» Source extract:
----------

Structure-Tailored Non-Noble Metal-based Ternary Chalcogenide Nanocrystals for Pt-like Electrocatalytic Hydrogen Production

Abstract

A facile microwave-assisted strategy was employed to synthesize Ni₃ Bi₂ S₂ nanocrystals. Variation in the synthesis conditions tuned the composition of monoclinic and orthorhombic phases of Ni₃ Bi₂ S₂ . The electrochemical hydrogen evolution activity of the catalyst with highest percentage of monoclinic phase demonstrated a negligible onset potential of only 24 mV close to that of state-of-the-art Pt/C with an overpotential as low as 88 mV. Density functional theory calculations predicted the monoclinic phase exhibit the lowest adsorption free energy corresponding to hydrogen adsorption $\left(\Delta G_{\mathrm{ads}}^{H{}^{*}}\right)$ and, therefore, the highest hydrogen evolution activity amongst the considered phases. The quasi-2D structure of monoclinic phase facilitated an increased charge-transfer between Ni and Bi, favoring the downward shift of the d-band center to enhance the catalytic activity.

Keywords: charge transfer; electrocatalysis; hydrogen evolution reaction; nanomaterials; ternary chalcogenides..

----------

» Information provided:

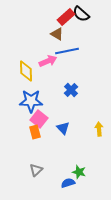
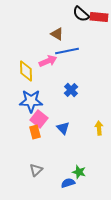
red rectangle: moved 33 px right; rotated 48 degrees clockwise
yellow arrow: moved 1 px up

----------

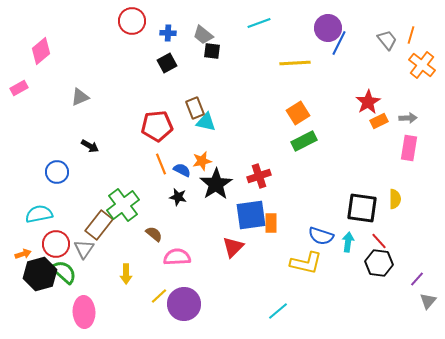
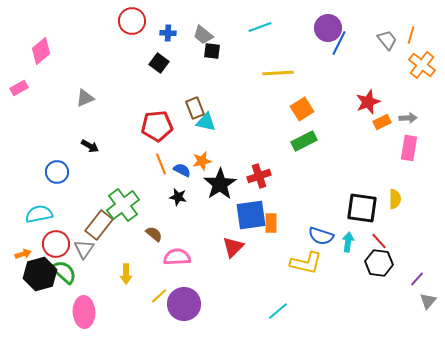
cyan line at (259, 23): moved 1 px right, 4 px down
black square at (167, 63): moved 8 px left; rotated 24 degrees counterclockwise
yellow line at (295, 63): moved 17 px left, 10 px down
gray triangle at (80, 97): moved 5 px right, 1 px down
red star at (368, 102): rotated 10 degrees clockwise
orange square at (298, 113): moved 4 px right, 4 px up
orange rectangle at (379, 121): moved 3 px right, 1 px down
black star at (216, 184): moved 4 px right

----------

» Set exercise: In the hydrogen-production abstract, what onset potential did the catalyst with the highest percentage of monoclinic phase demonstrate? Rely solely on the hydrogen-production abstract; the items play no part.

» Problem solution: An onset potential of only 24 mV.